I'm also not clear on how specifying the alignment here helps since any object created in a way that the alignment would affect cannot have the FAM present.the __aligned__(16) here used to save 128bit vector later.But it has no effect, right? The array member is offset an integer multiple of sixteen bytes from the start of the structure, so it is already aligned with respect to that, and the declaration adds no further padding (and if it did, common style in both Linux and musl is to explicate the padding). And the pointer to the structure comes from the kernel.
if no __aligned__(16),the struct sigcontext is 8 bytes align,even if the extcontext[]
is offset an integer multiple of 16 bytes from the start of struct sigcontext,it can only
ensure the extcontext[] is 8 bytes align. (just only when sigcontext is 16 bytes align,
extcontext[] can meet 16 bytes align.)
The only thing this alignment directive does is raise the alignment requirement of the structure up to sixteen, but that only possibly matters for variables of the structure type, be they automatic or program life time. But from here it is hard to see why the alignment should matter in either of those cases, since those would only possibly be local buffers of the kernel-provided mcontext. And the kernel provides the mcontext already with all the alignment it needs. I am not aware of any kernel API that receives a user provided mcontext. And even if there was one, the kernel would have to copy it into kernel space before doing anything with it, anyway.

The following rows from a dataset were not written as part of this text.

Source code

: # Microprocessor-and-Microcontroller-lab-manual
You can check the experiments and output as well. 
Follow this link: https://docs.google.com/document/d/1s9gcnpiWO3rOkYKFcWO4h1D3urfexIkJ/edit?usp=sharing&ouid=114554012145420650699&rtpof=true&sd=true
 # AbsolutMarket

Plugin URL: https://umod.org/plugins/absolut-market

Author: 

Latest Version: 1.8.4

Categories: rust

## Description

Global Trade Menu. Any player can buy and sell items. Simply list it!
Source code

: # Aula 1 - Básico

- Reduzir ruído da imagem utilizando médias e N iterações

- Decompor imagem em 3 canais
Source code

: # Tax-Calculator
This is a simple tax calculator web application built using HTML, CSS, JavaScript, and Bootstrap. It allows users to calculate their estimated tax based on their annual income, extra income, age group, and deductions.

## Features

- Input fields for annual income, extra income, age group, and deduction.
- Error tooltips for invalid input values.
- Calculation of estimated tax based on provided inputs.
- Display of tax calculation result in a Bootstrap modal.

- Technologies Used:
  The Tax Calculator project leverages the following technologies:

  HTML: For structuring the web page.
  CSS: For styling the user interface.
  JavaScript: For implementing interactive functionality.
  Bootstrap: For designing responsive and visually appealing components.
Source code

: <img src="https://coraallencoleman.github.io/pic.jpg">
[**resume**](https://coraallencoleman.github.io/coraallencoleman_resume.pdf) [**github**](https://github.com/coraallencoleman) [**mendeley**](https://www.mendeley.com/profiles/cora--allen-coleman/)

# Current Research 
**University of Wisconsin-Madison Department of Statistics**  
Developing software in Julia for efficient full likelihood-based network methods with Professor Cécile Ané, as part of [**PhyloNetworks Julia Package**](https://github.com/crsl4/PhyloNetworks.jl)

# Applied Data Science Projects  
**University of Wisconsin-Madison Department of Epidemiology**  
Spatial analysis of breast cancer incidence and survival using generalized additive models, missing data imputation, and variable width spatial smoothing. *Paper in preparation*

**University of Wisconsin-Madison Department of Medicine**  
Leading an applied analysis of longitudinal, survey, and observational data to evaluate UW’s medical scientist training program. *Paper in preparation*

this not need kernel API, in kernel, if task has pending signal, kernel save context
to ucontext(in user stack space), then return to userspace to signal handle, from
the third parameter of signal_handler, user can access the ucontext and mcontext.
libc and kernel access the same ucontext in user stack space.
void signal_handler (int sig, siginfo_t *info, void *ctx) {
ucontext_t *uc = ctx;
mcontext_t *mc = ctx->uc_mcontext;
}
And, BTW, if the alignment really is needed on the mcontext_t itself, it might be better to put the alignment tag on the type, not one of the members.
we need extcontext[] 16 bytes align for 128bit vector access, if put the alignment on mcontext_t itself,although it can also meet the 16 bytes align requirements of extcontext[] (the offset is an integer multiple of 16 bytes from the start of struct sigcontext),the meaning is not clear.